Problem details >>
If a line in the records below contains "potted", copy that line.
(Records for the exercise Opens)
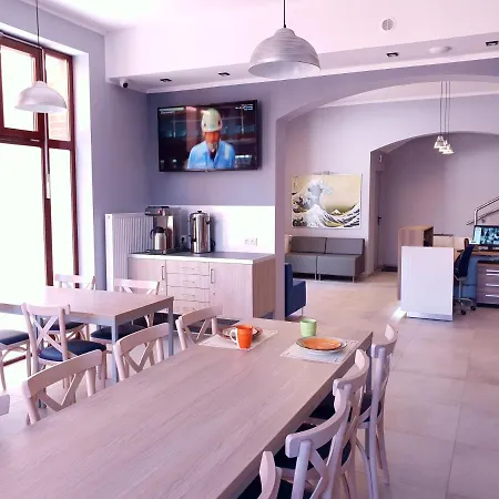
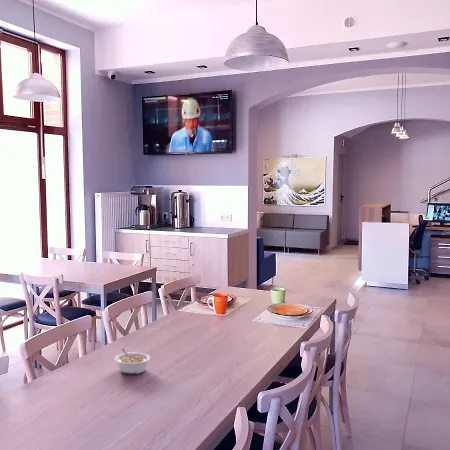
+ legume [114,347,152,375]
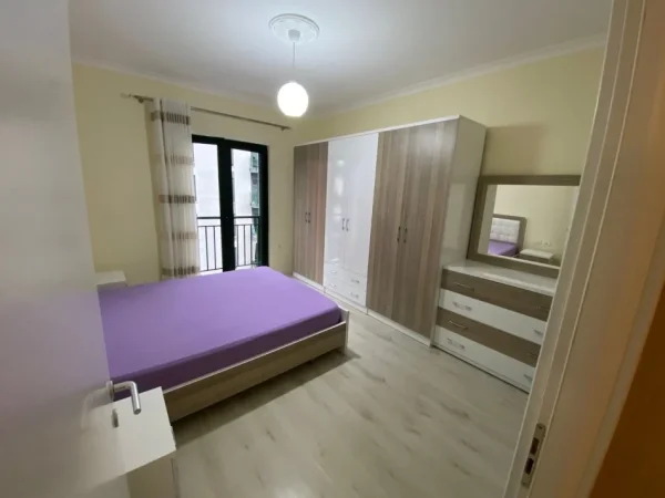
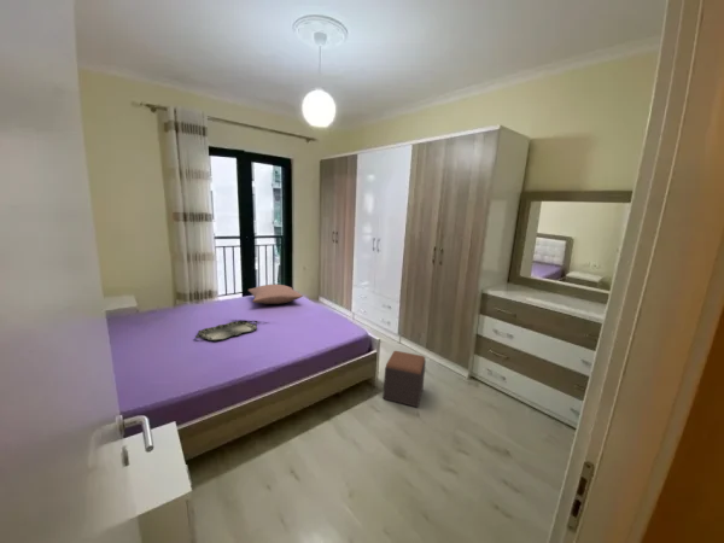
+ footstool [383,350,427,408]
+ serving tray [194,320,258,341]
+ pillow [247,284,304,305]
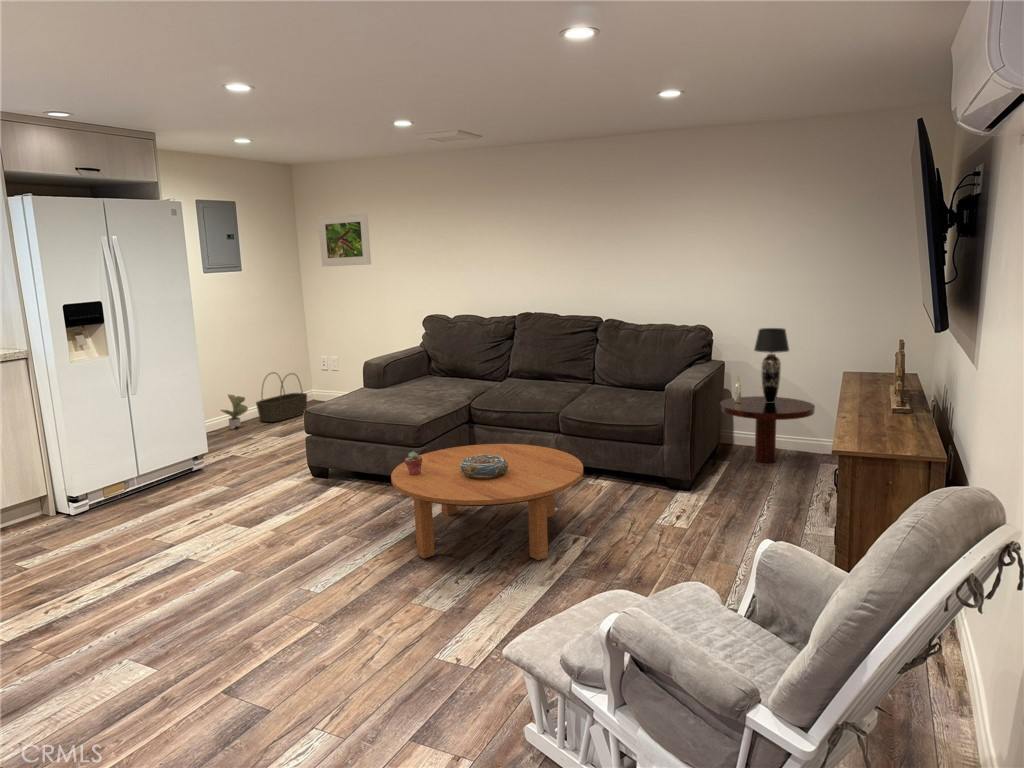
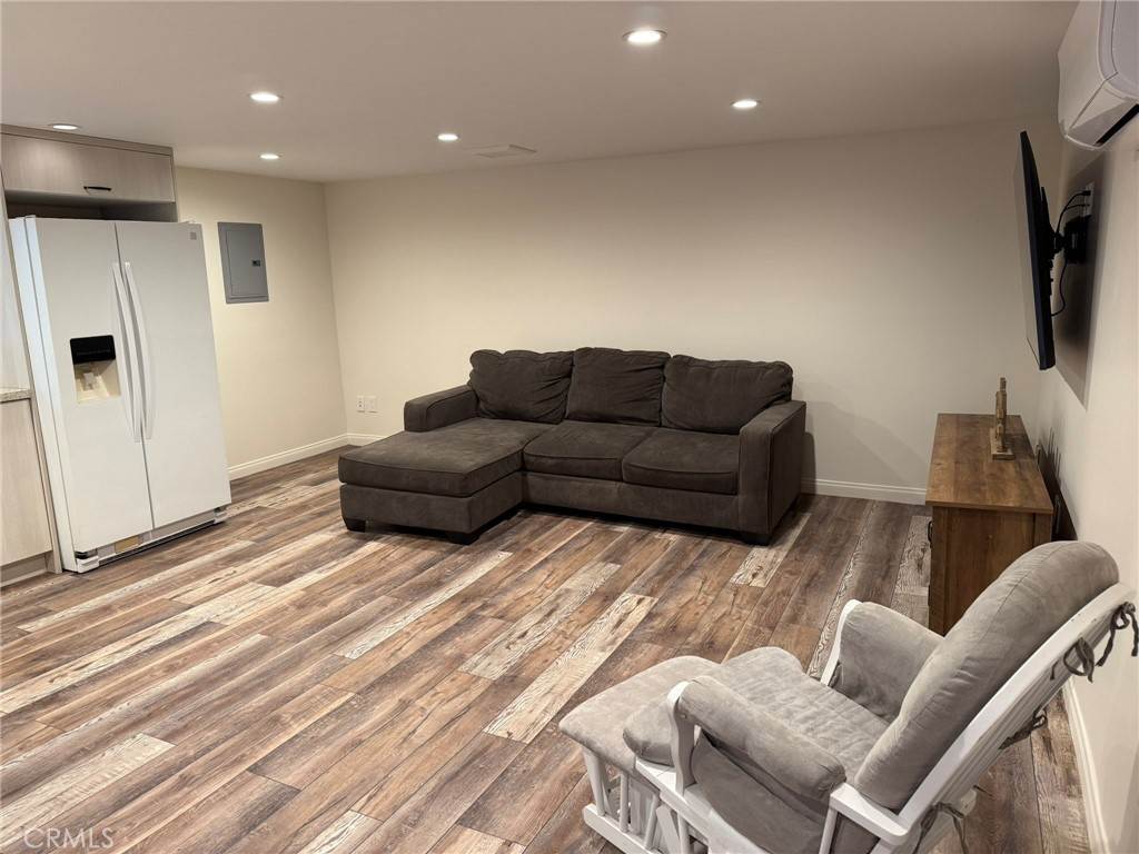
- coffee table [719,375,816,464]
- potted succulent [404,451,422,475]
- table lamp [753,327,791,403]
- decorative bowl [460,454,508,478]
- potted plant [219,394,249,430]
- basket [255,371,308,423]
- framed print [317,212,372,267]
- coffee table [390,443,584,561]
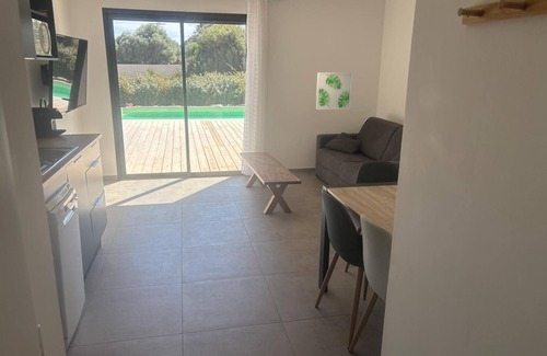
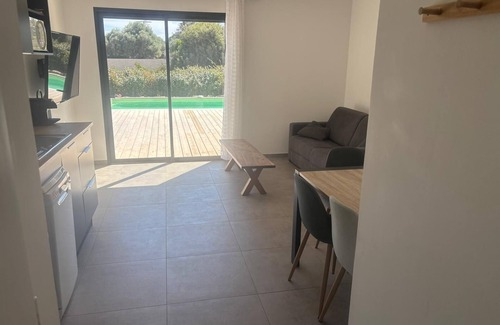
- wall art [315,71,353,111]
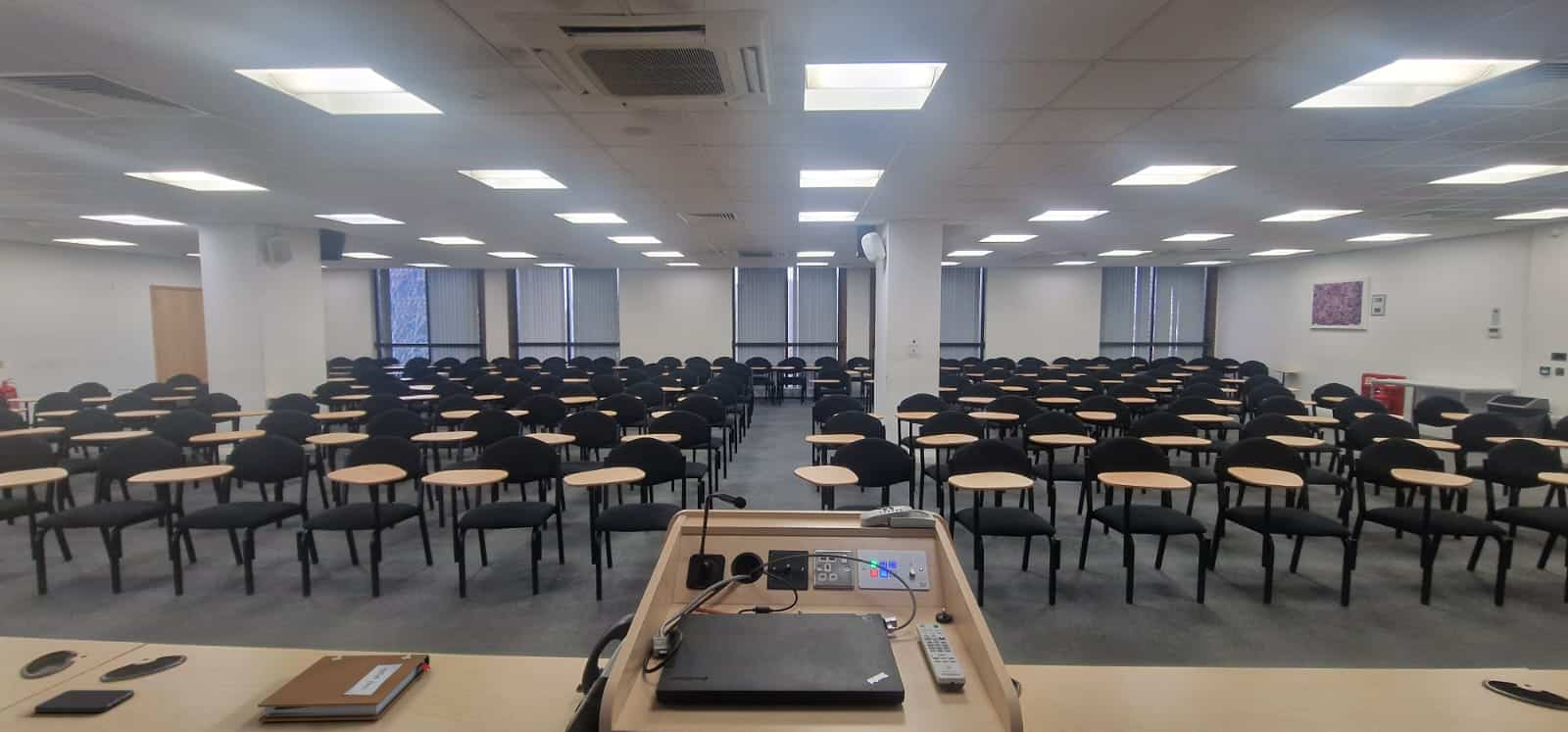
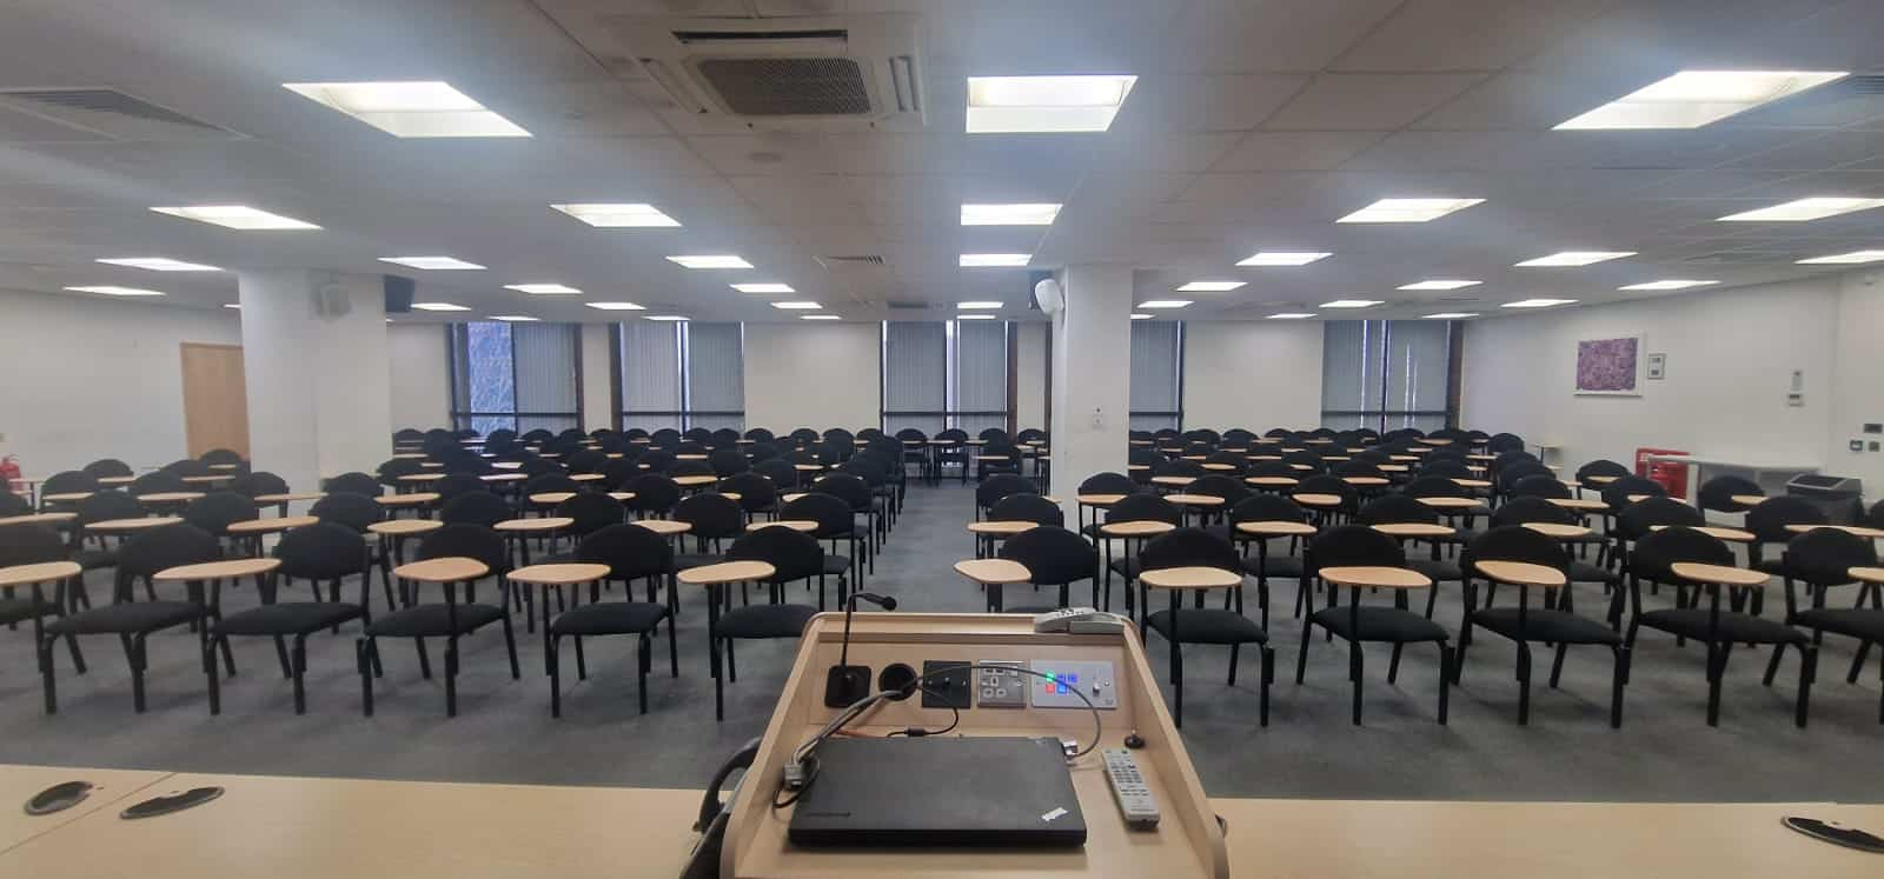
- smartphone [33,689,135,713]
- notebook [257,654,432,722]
(Records for the exercise Closes)
Answer space >>
- potted succulent [404,451,422,475]
- potted plant [219,394,249,430]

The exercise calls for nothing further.